Moraes, que no disco é creditado como o autor da imagem, diz que, em um quarto de hotel para caminhoneiros, fez "uma série de fotos escatológicas e meio patéticas com as bolinhas de gude". No final, concluíram que a foto não havia ficado ambígua o suficiente. "Então tive a ideia de usar a boca da modelo, que era muito carnuda, com a bolinha", conta.

A história, no entanto, é controversa. Chico Andrade, publicitário e sócio de Pignatari, disse à TV que a modelo era uma prostituta. Em seu blog, mais tarde, ele inclusive divulgou a foto completa com uma modelo com a bolinha no ânus. O mistério permanece, mas a ambiguidade ficou para a história e a capa, de 1973, foi uma das artes gráficas mais subversivas lançadas durante a ditadura militar no Brasil.

Outra artista que também brinca com o imaginário anal é a rapper Linn da Quebrada. Em seu disco de estreia, "Pajubá", de 2017, o CD estampa a bunda da artista e o buraco do CD está posicionado justamente sobre o ânus.

Tanto a foto do CD quanto a do encarte são de Nub Abe, mas o conceito visual do disco foi criado coletivamente, conta o designer gráfico e performer Kako Arancibia. Financiado por crowdfunding, o encarte estampa uma travesti negra alisando uma peruca com o ferro de passar roupa. "Aquilo é Pajubá acontecendo", diz Aranciba. Pajubá é uma espécie de dialeto adotado pela população LGBT.

"Fizemos uma série de fotos na Casa Nem [espaço de acolhimento de trans e travestis, no Rio de Janeiro] e quando vimos esse registro, que não foi posado nem nada, tivemos uma epifania", diz Aranciba. "A capa funciona como um meme: para quem é daquele universo, se conecta com aquela linguagem, ela faz todo sentido - não precisa explicar, defende.
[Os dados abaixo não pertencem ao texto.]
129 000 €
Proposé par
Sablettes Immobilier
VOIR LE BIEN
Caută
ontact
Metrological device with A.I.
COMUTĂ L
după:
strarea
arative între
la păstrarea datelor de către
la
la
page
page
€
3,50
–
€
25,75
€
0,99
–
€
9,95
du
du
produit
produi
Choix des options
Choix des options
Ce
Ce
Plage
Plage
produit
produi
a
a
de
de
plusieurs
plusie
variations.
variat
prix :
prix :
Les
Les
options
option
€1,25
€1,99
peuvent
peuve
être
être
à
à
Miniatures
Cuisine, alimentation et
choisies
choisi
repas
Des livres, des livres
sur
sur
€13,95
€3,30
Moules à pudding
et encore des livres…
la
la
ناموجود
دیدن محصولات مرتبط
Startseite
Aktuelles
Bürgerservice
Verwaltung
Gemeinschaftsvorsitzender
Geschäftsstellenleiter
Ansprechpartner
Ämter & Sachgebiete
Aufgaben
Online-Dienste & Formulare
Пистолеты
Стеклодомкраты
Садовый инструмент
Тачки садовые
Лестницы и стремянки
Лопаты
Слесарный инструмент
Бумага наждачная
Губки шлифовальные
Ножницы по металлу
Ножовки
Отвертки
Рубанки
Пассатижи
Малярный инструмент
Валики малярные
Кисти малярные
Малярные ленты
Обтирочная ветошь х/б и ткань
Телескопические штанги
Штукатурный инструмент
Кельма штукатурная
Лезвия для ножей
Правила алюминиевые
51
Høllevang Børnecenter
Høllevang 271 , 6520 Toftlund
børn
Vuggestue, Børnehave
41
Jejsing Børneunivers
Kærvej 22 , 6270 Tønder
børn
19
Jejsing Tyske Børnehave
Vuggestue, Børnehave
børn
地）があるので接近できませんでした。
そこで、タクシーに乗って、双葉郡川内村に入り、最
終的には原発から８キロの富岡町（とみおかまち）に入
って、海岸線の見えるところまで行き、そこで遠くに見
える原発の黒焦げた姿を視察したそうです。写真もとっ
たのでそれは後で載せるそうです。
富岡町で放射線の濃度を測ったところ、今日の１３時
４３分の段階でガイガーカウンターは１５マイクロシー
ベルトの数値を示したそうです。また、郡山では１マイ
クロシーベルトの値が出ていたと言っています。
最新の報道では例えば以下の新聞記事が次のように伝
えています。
Aranciba conta que a ideia de lançar um disco em 2017 soava tão "anos 1990", que eles fizeram questão de buscar referências no passado. "As fotos foram feitas com um cybershot, com flash estourado. Era uma brincadeira", conta. "Achávamos importante a música e a arte gráfica existir não só na internet, mas em todos os lugares. A própria música da Linn diz isso: nossos corpos não podem ser invisíveis, precisam existir em vários espaços", defende.

De "Abbey Road" a "Pajubá", a música se transformou bastante, mas as capas de disco continuam relevantes - mesmo que ocupando diferentes espaços e cumprindo diferentes funções. Seja como for, em tempos conservadores, Moraes acredita que toda a cultura volta a levantar bandeiras de contestação. "É importante fazer tudo do avesso e ponta-cabeça. É preciso voltar uma contracultura", defende Moraes.